WHAT TO WORK ON: Without any of the pictures, print every record below exactly.

[Source texts of formatted documents]
____

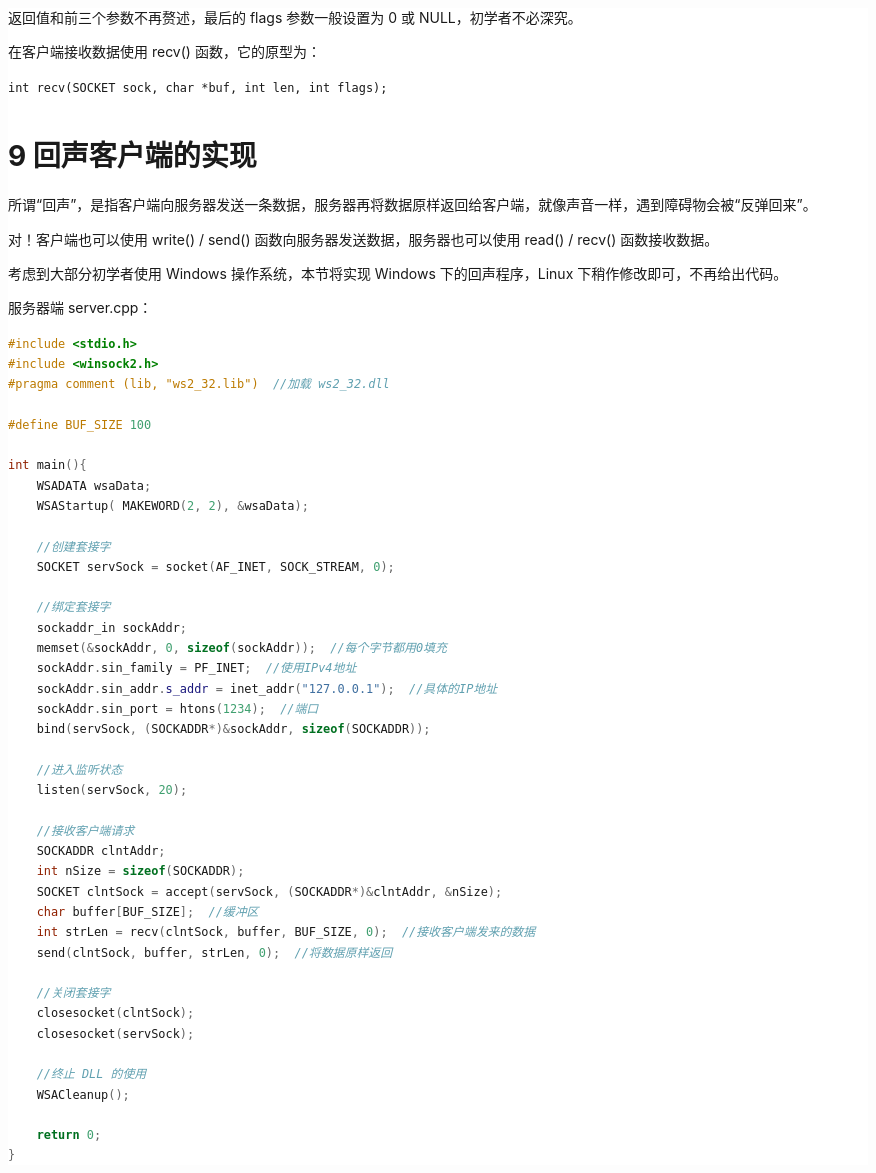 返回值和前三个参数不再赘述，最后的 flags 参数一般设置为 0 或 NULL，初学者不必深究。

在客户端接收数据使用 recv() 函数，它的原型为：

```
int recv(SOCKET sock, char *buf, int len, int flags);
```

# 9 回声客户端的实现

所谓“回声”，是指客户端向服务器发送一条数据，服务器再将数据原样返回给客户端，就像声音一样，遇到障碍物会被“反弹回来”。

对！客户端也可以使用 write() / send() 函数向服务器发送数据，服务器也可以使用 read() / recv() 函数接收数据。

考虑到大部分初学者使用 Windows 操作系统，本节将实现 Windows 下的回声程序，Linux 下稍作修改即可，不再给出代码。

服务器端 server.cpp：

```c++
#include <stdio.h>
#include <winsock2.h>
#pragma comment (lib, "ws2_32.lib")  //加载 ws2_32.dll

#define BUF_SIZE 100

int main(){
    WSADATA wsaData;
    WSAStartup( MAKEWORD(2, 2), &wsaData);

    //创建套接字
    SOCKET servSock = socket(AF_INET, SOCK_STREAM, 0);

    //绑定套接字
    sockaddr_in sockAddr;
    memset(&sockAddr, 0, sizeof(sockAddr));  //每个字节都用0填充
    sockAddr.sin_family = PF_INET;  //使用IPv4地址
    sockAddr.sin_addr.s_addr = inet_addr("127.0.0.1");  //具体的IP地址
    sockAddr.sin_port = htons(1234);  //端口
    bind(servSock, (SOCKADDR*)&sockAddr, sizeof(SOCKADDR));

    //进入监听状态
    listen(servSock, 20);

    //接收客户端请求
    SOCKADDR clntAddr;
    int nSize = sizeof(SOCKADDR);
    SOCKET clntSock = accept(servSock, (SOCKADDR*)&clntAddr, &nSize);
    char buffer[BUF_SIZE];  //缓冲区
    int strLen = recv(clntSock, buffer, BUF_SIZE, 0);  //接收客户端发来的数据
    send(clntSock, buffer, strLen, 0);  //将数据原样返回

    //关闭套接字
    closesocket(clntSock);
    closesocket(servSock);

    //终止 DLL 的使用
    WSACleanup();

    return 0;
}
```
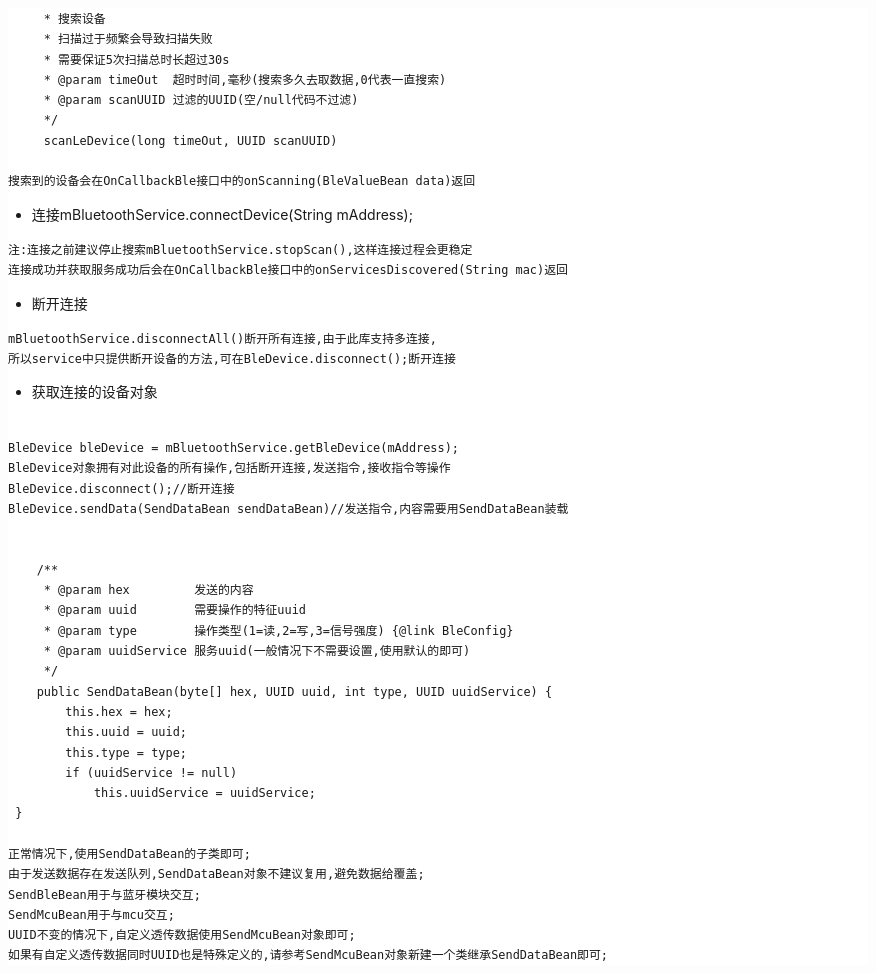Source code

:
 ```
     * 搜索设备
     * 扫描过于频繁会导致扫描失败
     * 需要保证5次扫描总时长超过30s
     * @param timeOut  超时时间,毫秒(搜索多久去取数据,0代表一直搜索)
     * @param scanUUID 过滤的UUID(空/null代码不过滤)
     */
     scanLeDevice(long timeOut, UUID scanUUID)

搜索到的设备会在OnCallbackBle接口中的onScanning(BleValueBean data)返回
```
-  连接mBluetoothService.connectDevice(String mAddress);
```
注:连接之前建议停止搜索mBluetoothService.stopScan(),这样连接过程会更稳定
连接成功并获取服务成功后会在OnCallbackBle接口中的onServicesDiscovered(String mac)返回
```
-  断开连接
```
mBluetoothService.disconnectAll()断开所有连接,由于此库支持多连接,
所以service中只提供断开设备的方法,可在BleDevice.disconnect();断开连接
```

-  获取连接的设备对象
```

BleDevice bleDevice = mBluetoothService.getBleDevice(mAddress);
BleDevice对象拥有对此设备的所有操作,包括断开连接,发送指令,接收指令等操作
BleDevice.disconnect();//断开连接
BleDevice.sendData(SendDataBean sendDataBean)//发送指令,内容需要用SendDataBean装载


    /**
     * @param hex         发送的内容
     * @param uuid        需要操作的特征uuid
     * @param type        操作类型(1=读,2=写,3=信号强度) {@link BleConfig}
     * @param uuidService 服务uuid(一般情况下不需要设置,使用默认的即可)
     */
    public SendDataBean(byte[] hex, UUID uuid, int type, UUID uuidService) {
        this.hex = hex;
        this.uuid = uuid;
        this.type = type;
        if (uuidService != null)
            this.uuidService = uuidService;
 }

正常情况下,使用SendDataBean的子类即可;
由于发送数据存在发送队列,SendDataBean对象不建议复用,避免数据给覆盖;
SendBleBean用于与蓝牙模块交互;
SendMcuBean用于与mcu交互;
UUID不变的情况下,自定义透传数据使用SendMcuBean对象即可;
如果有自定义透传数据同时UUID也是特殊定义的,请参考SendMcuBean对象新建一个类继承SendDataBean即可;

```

____

RESULT OF THIS EXERCISE:
 返回值和前三个参数不再赘述，最后的 flags 参数一般设置为 0 或 NULL，初学者不必深究。

在客户端接收数据使用 recv() 函数，它的原型为：

```
int recv(SOCKET sock, char *buf, int len, int flags);
```

# 9 回声客户端的实现

所谓“回声”，是指客户端向服务器发送一条数据，服务器再将数据原样返回给客户端，就像声音一样，遇到障碍物会被“反弹回来”。

对！客户端也可以使用 write() / send() 函数向服务器发送数据，服务器也可以使用 read() / recv() 函数接收数据。

考虑到大部分初学者使用 Windows 操作系统，本节将实现 Windows 下的回声程序，Linux 下稍作修改即可，不再给出代码。

服务器端 server.cpp：

```c++
#include <stdio.h>
#include <winsock2.h>
#pragma comment (lib, "ws2_32.lib")  //加载 ws2_32.dll

#define BUF_SIZE 100

int main(){
    WSADATA wsaData;
    WSAStartup( MAKEWORD(2, 2), &wsaData);

    //创建套接字
    SOCKET servSock = socket(AF_INET, SOCK_STREAM, 0);

    //绑定套接字
    sockaddr_in sockAddr;
    memset(&sockAddr, 0, sizeof(sockAddr));  //每个字节都用0填充
    sockAddr.sin_family = PF_INET;  //使用IPv4地址
    sockAddr.sin_addr.s_addr = inet_addr("127.0.0.1");  //具体的IP地址
    sockAddr.sin_port = htons(1234);  //端口
    bind(servSock, (SOCKADDR*)&sockAddr, sizeof(SOCKADDR));

    //进入监听状态
    listen(servSock, 20);

    //接收客户端请求
    SOCKADDR clntAddr;
    int nSize = sizeof(SOCKADDR);
    SOCKET clntSock = accept(servSock, (SOCKADDR*)&clntAddr, &nSize);
    char buffer[BUF_SIZE];  //缓冲区
    int strLen = recv(clntSock, buffer, BUF_SIZE, 0);  //接收客户端发来的数据
    send(clntSock, buffer, strLen, 0);  //将数据原样返回

    //关闭套接字
    closesocket(clntSock);
    closesocket(servSock);

    //终止 DLL 的使用
    WSACleanup();

    return 0;
}
```
Source code

:
 ```
     * 搜索设备
     * 扫描过于频繁会导致扫描失败
     * 需要保证5次扫描总时长超过30s
     * @param timeOut  超时时间,毫秒(搜索多久去取数据,0代表一直搜索)
     * @param scanUUID 过滤的UUID(空/null代码不过滤)
     */
     scanLeDevice(long timeOut, UUID scanUUID)

搜索到的设备会在OnCallbackBle接口中的onScanning(BleValueBean data)返回
```
-  连接mBluetoothService.connectDevice(String mAddress);
```
注:连接之前建议停止搜索mBluetoothService.stopScan(),这样连接过程会更稳定
连接成功并获取服务成功后会在OnCallbackBle接口中的onServicesDiscovered(String mac)返回
```
-  断开连接
```
mBluetoothService.disconnectAll()断开所有连接,由于此库支持多连接,
所以service中只提供断开设备的方法,可在BleDevice.disconnect();断开连接
```

-  获取连接的设备对象
```

BleDevice bleDevice = mBluetoothService.getBleDevice(mAddress);
BleDevice对象拥有对此设备的所有操作,包括断开连接,发送指令,接收指令等操作
BleDevice.disconnect();//断开连接
BleDevice.sendData(SendDataBean sendDataBean)//发送指令,内容需要用SendDataBean装载


    /**
     * @param hex         发送的内容
     * @param uuid        需要操作的特征uuid
     * @param type        操作类型(1=读,2=写,3=信号强度) {@link BleConfig}
     * @param uuidService 服务uuid(一般情况下不需要设置,使用默认的即可)
     */
    public SendDataBean(byte[] hex, UUID uuid, int type, UUID uuidService) {
        this.hex = hex;
        this.uuid = uuid;
        this.type = type;
        if (uuidService != null)
            this.uuidService = uuidService;
 }

正常情况下,使用SendDataBean的子类即可;
由于发送数据存在发送队列,SendDataBean对象不建议复用,避免数据给覆盖;
SendBleBean用于与蓝牙模块交互;
SendMcuBean用于与mcu交互;
UUID不变的情况下,自定义透传数据使用SendMcuBean对象即可;
如果有自定义透传数据同时UUID也是特殊定义的,请参考SendMcuBean对象新建一个类继承SendDataBean即可;

```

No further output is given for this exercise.